Set the default protocol for the Forward plugin to communicate with upstream VPC DNS servers

NodeLocal DNSCache communicates with CoreDNS using TCP. CoreDNS uses the same protocol as the incoming request when it communicates with upstream DNS servers. By default, external domain resolution requests from application containers pass through NodeLocal DNSCache and CoreDNS, and then reach the VPC DNS servers (100.100.2.136 and 100.100.2.138) using TCP.

VPC DNS servers have limited support for TCP. If you use NodeLocal DNSCache, you should modify the CoreDNS configuration to always prefer UDP when communicating with upstream DNS servers to avoid resolution anomalies. You can modify the ConfigMap named coredns in the kube-system namespace as follows. For more information, see Manage ConfigMaps. In the forward plugin, specify prefer_udp as the upstream protocol. After this modification, CoreDNS prefers to use UDP for upstream communication:

# Before modification
forward . /etc/resolv.conf
# After modification
forward . /etc/resolv.conf {
  prefer_udp
}

Configure the Ready readiness probe plugin

CoreDNS versions later than 1.5.0 require the ready plugin to enable readiness probes.

  1. Run the following command to open the CoreDNS configuration file.

    kubectl -n kube-system edit configmap/coredns
  2. Check for the ready line. If it is missing, add ready. Press Esc, type :wq!, and then press Enter to save the change and exit.

    apiVersion: v1
    data:
     Corefile: |
      .:53 {
        errors
        health {
          lameduck 15s
        }
        ready # Add this line if missing, ensuring consistent indentation with Kubernetes.
        kubernetes cluster.local in-addr.arpa ip6.arpa {
          pods verified
          fallthrough in-addr.arpa ip6.arpa
        }
        prometheus :9153
        forward . /etc/resolv.conf {
          max_concurrent 1000
                prefer_udp
        }
        cache 30
        loop
        log
        reload
        loadbalance
      }
  3. Check the CoreDNS pod status and logs. If the logs contain the word reload, the modification is successful.
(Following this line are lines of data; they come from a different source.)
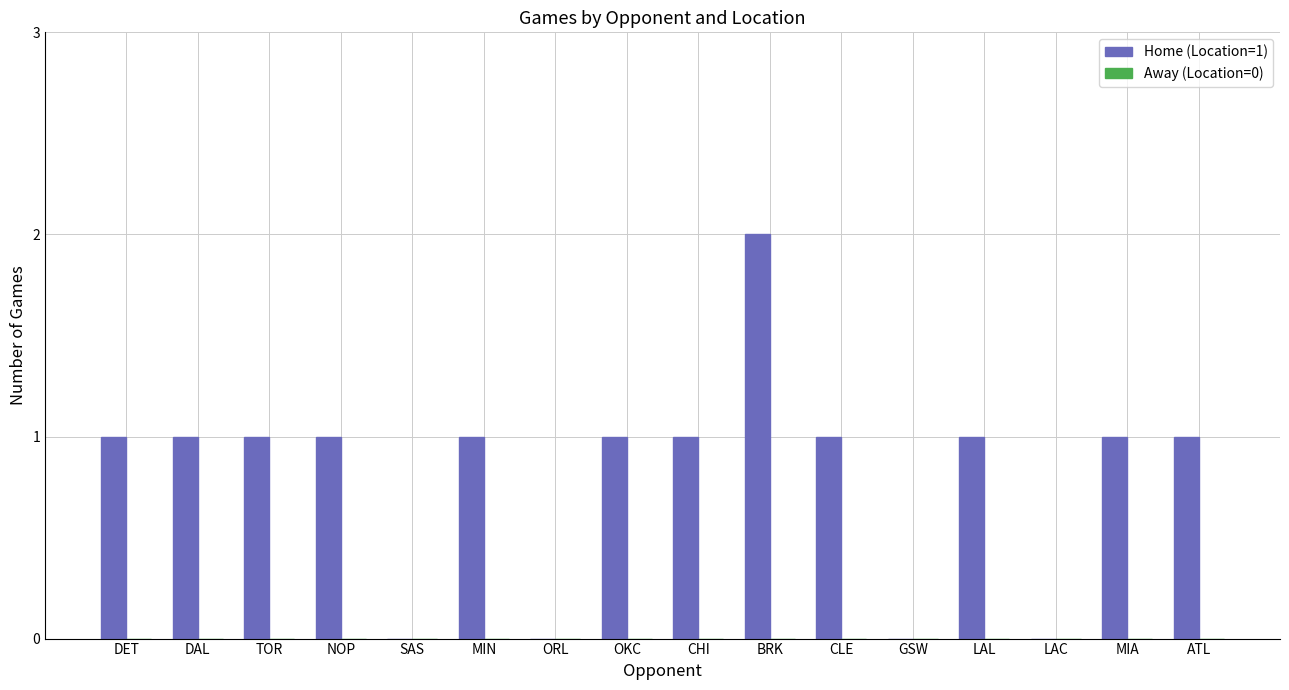

Are the bars horizontal?

No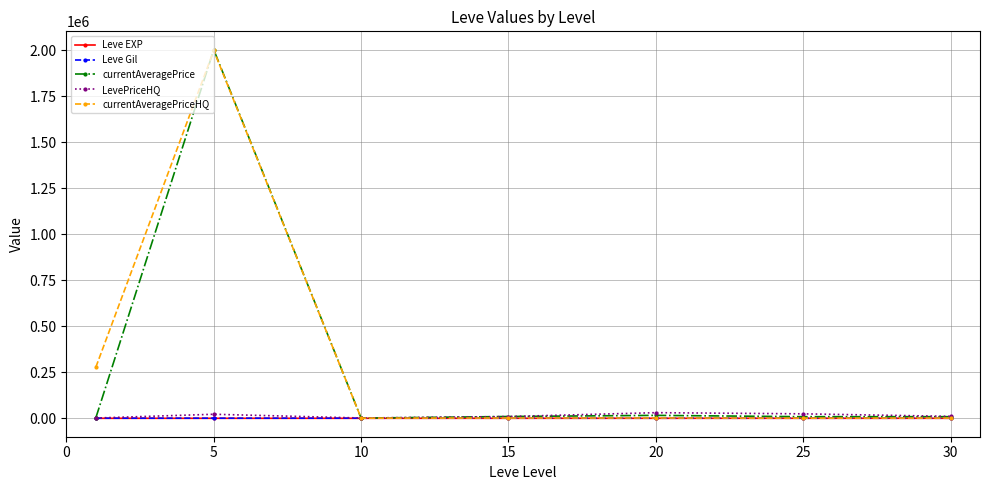

How many lines are shown in the chart?

5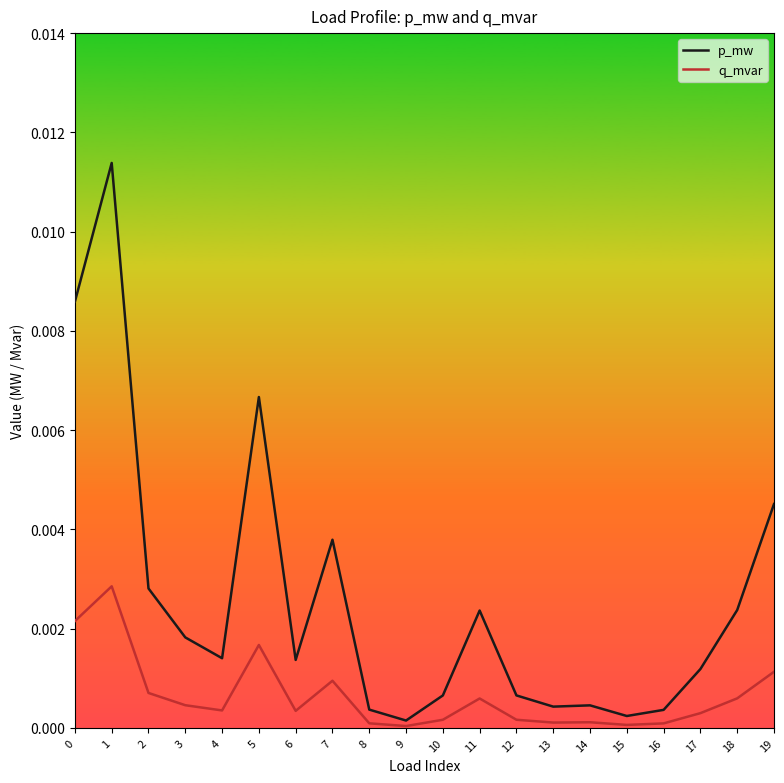

Which series has the largest range (max minus min)?

p_mw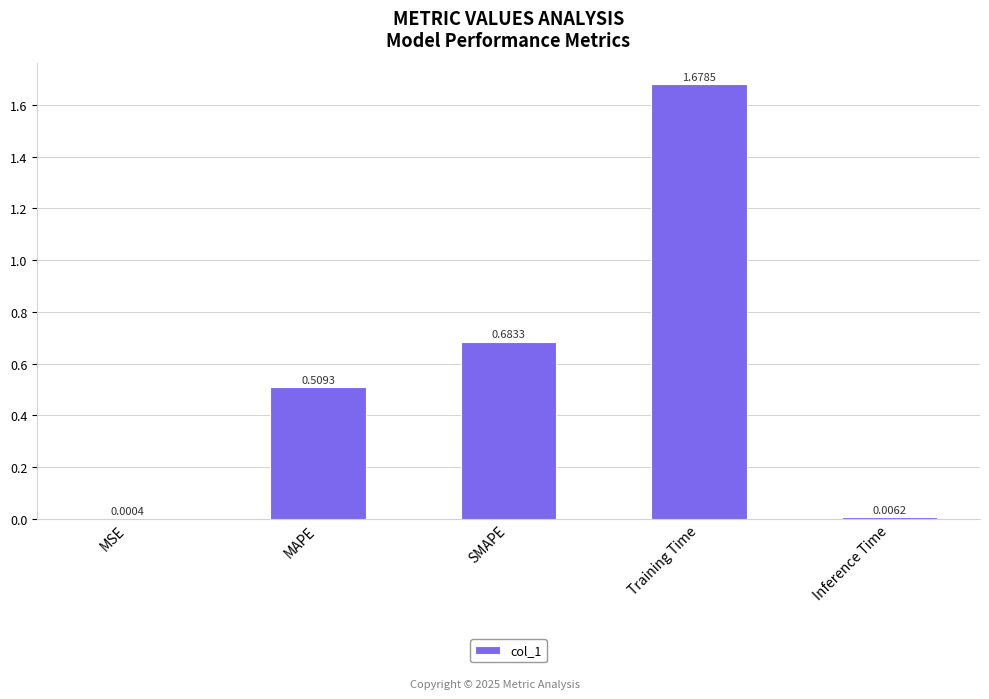

Are the bars horizontal?

No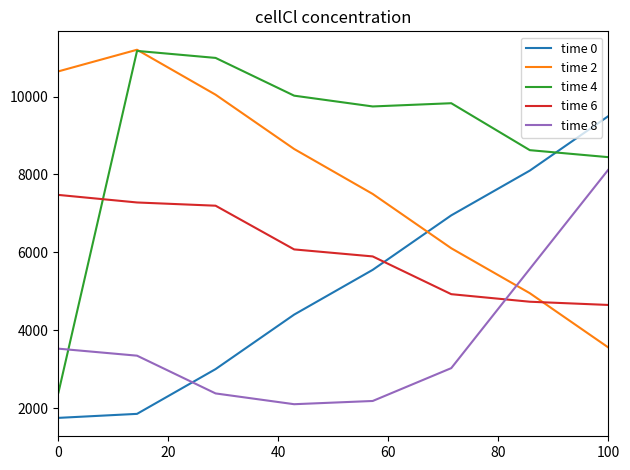

How many times do time 0 and time 8 cross each other?

1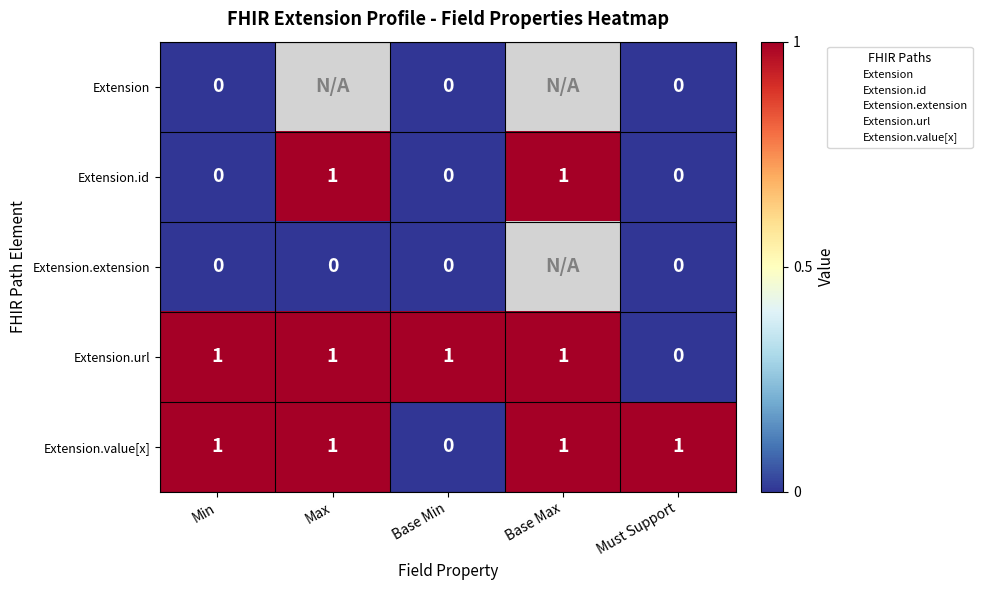

How many Extension.id values are between 0 and 1?

5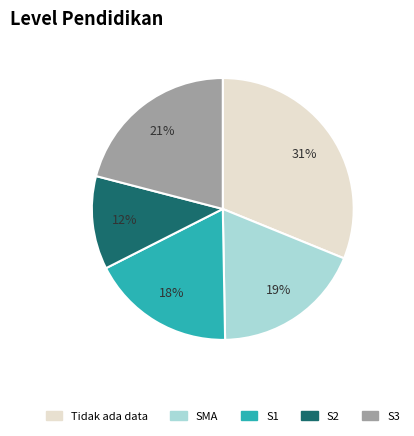

To the nearest percent, what is the average slice percentage?

20%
Configure the multisocket plugin to enhance CoreDNS resolution performance

CoreDNS v1.12.1 introduced the multisocket plugin. If you enable this plugin, CoreDNS can use multiple sockets to listen on the same port, which enhances performance in high-CPU scenarios. For more information about the plugin, see the community documentation.

You can enable multisocket in the coredns ConfigMap:

.:53 {
        ...
        prometheus :9153
        multisocket [NUM_SOCKETS]
        forward . /etc/resolv.conf
        ...
}

NUM_SOCKETS specifies the number of sockets that listen on the same port.

Configuration recommendations: We recommend that you align the value of NUM_SOCKETS with the estimated CPU usage, CPU resource limits, and available resources in the cluster. For example:

  • If CoreDNS consumes 4 cores at its peak and 8 cores are available, set NUM_SOCKETS to 2.

  • If CoreDNS consumes 8 cores at its peak and 64 cores are available, set NUM_SOCKETS to 8.

To determine the optimal configuration, you can test different settings and measure the QPS and load.

If you do not specify NUM_SOCKETS, CoreDNS uses GOMAXPROCS by default. The value of `GOMAXPROCS` is equal to the CPU limit of the CoreDNS pod. If no CPU limit is set, the value is equal to the number of CPU cores on the node.